Recent large-scale diffusion models generate high-quality images but struggle to learn new, personalized artistic styles, which limits the creation of unique style templates. Fine-tuning with reference images is the most promising approach, but it often blindly utilizes objectives and noise level distributions used for pre-training, leading to suboptimal style alignment. We propose the Style-friendly SNR sampler, which aggressively shifts the signal-to-noise ratio (SNR) distribution toward higher noise levels during fine-tuning to focus on noise levels where stylistic features emerge. This enables models to better capture unique styles and generate images with higher style alignment. Our method allows diffusion models to learn and share new "style templates", enhancing personalized content creation. We demonstrate the ability to generate styles such as personal watercolor paintings, minimal flat cartoons, 3D renderings, multi-panel images, and memes with text, thereby broadening the scope of style-driven generation.
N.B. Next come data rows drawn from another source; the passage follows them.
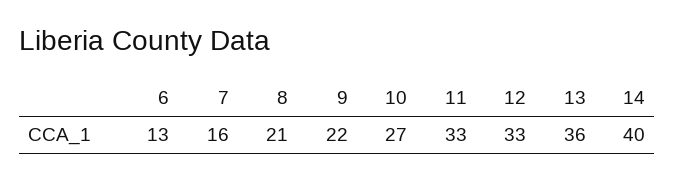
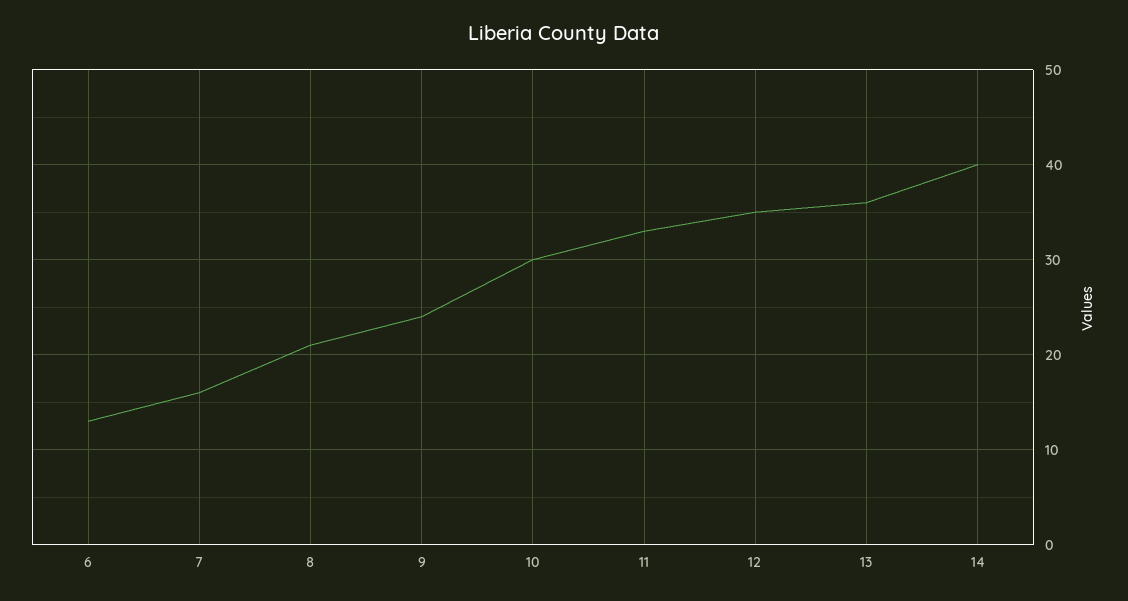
  {
    "6": 13,
    "7": 16,
    "8": 21,
-   "9": 22,
+   "9": 24,
-   "10": 27,
+   "10": 30,
    "11": 33,
-   "12": 33,
+   "12": 35,
    "13": 36,
    "14": 40
  }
We observe that stylistic features in text-to-image diffusion models emerge during the early, high-noise stages of the denoising process, characterized by lower signal-to-noise ratio (SNR) values that define noise levels in diffusion models. In the generation process, omitting style descriptions during just the initial 10% of steps hinders the model in capturing the desired styles, even if style prompts are included later. Based on these observations, we propose the Style-friendly SNR sampler, which biases the noise level distribution during the fine-tuning process toward higher noise levels where stylistic features emerge. By shifting the sampling of log-SNR values to focus on lower log-SNR (higher noise) regions critical for style learning, our method enables diffusion models to fine-tune with a strong emphasis on styles across various style templates.
Setting the mean μ of the log-SNR distribution to −6 or lower significantly enhances the ability of diffusion models to capture and reflect reference styles. This adjustment biases the fine-tuning toward higher noise regions where stylistic features emerge more effectively. With μ set to −6, even a low LoRA rank of 4, representing a less complex model configuration, achieves higher style alignment compared to a higher rank of 32 when using the SD3 sampler. This result highlights that focusing on higher noise levels has a more pronounced effect on style learning than increasing model capacity.
Style-friendly SNR sampler accurately captures the styles of reference images, reflecting stylistic features such as color schemes, layouts, illumination, and brushstrokes. In contrast, the standard SD3 sampler, DCO, IPAdapter with FLUX-dev, RB-Modulation, and Style-Aligned struggle to capture these key stylistic components or generate artifacts.
We expand the scope of style-driven generation by enabling applications such as generating coherent multi-panel images from a single reference and generating customized typography with unique styles.